I am getting on average a 15 second delay time between making an OpenAI text completion call and getting a response from the API. Usually it’s only a second or two. I am only making one call every 10 seconds or so (at least), so it’s not a usage throttling issue. I am using this model:
gpt-4-1106-preview
Is anybody else seeing this today? It’s a pretty bad look for a search page like mine. What’s weird is that the delay is almost constant, as if it’s an artificial delay being added on the API side. If there is a model with a faster response time, that it is at the level of gpt-4-1106-preview, please tell me it’s name.
Here’s the current performance I get with gpt-4-turbo models, directly using their versioned model names instead of the odd series of aliases. No systematic delay.
Model
Trials
Avg Latency (s)
Avg Rate (tokens/s)
gpt-4-0125-preview
3
0.988
33.101
gpt-4-1106-preview
3
0.982
37.097
gpt-4-turbo-2024-04-09
3
1.015
39.084
You can see if the situation is immediately improved with alternates. 1106 (2023) should be skipped because of issues with international character sets.
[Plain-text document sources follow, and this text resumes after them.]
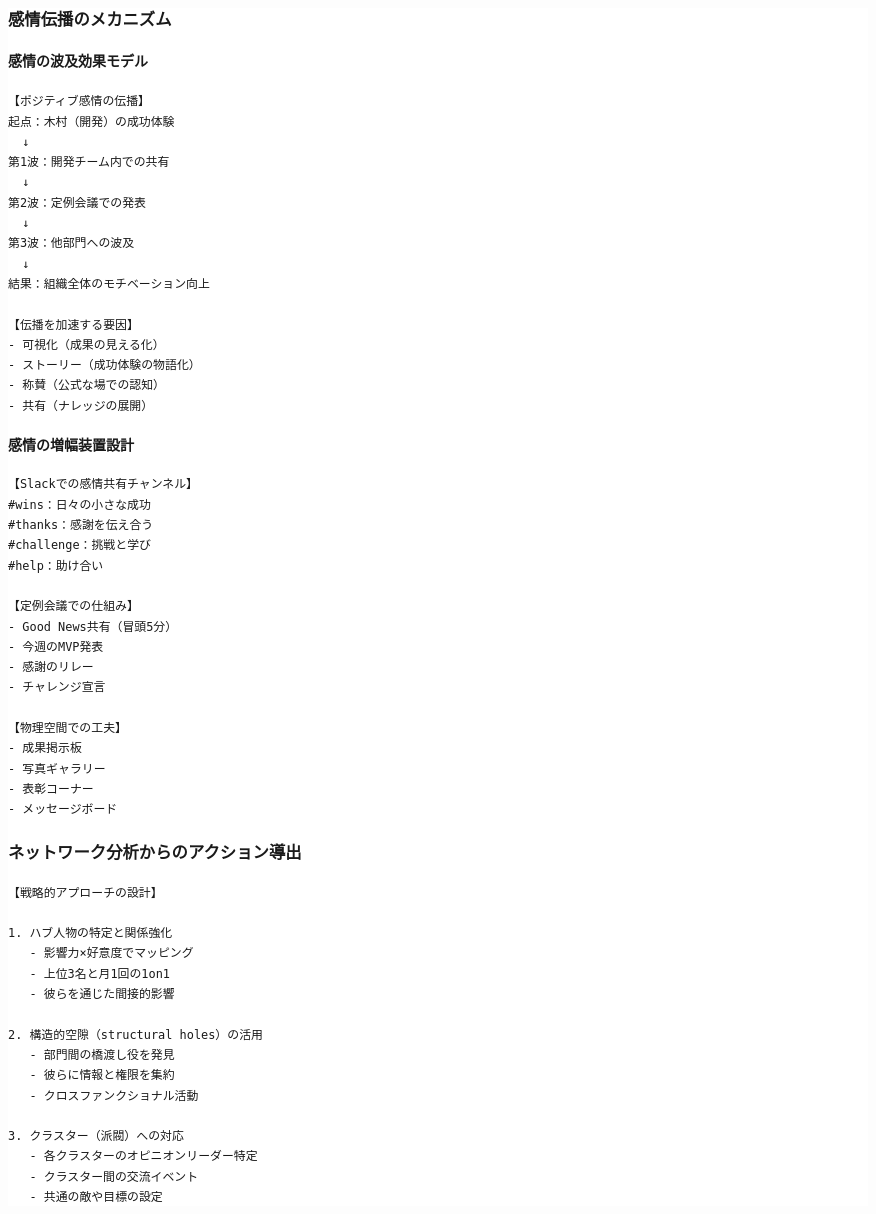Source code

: ### 感情伝播のメカニズム

#### 感情の波及効果モデル

```
【ポジティブ感情の伝播】
起点：木村（開発）の成功体験
  ↓
第1波：開発チーム内での共有
  ↓
第2波：定例会議での発表
  ↓
第3波：他部門への波及
  ↓
結果：組織全体のモチベーション向上

【伝播を加速する要因】
- 可視化（成果の見える化）
- ストーリー（成功体験の物語化）
- 称賛（公式な場での認知）
- 共有（ナレッジの展開）
```

#### 感情の増幅装置設計

```
【Slackでの感情共有チャンネル】
#wins：日々の小さな成功
#thanks：感謝を伝え合う
#challenge：挑戦と学び
#help：助け合い

【定例会議での仕組み】
- Good News共有（冒頭5分）
- 今週のMVP発表
- 感謝のリレー
- チャレンジ宣言

【物理空間での工夫】
- 成果掲示板
- 写真ギャラリー
- 表彰コーナー
- メッセージボード
```

### ネットワーク分析からのアクション導出

```
【戦略的アプローチの設計】

1. ハブ人物の特定と関係強化
   - 影響力×好意度でマッピング
   - 上位3名と月1回の1on1
   - 彼らを通じた間接的影響

2. 構造的空隙（structural holes）の活用
   - 部門間の橋渡し役を発見
   - 彼らに情報と権限を集約
   - クロスファンクショナル活動

3. クラスター（派閥）への対応
   - 各クラスターのオピニオンリーダー特定
   - クラスター間の交流イベント
   - 共通の敵や目標の設定

```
Only gpt-4-turbo-2024-04-09 supports vision.
If you are not streaming, then instead of the “latency”, the time to the first token, you need to wait for the generation of the entire response to finish at the generation rate.
The size of the input sent can also slightly affect the generation speed.
You can see if your task can be serviced well by newer “turbo-like” models, with reduced costs.
Model
Trials
Avg Latency (s)
Avg Rate (tokens/s)
gpt-4o-2024-11-20
3
0.622
62.735
gpt-4.1
3
1.042
51.339
Performance is what I just obtained during night for the Western hemisphere…
Just to note: putting the Assistants endpoint in front of models can add its own delays. It is an intermediary between you and the chat completions endpoint, taking multiple calls and queued processing.
Thanks. I’ll give those other models a try. I don’t stream because the answer I get back from my prompt is a small JSON object (30 short field values) that I need in its entirety, so there’s no point in streaming. Unless for some really odd reason that the time to receive the entire answer is actually faster when streamed then not, which would be a rather strange system behavior?
Note: I am not using the Assistants API, just direct API endpoint calls.
UPDATE: Thanks Jay! That did it. so that “preview” model is dog slow for some reason. I switched to gpt-4o-2024-11-20 and it was only about 1.5 seconds.
Any major differences between gpt-4.1 and gpt-4o-2024-11-20 in accuracy (llm capability) and cost?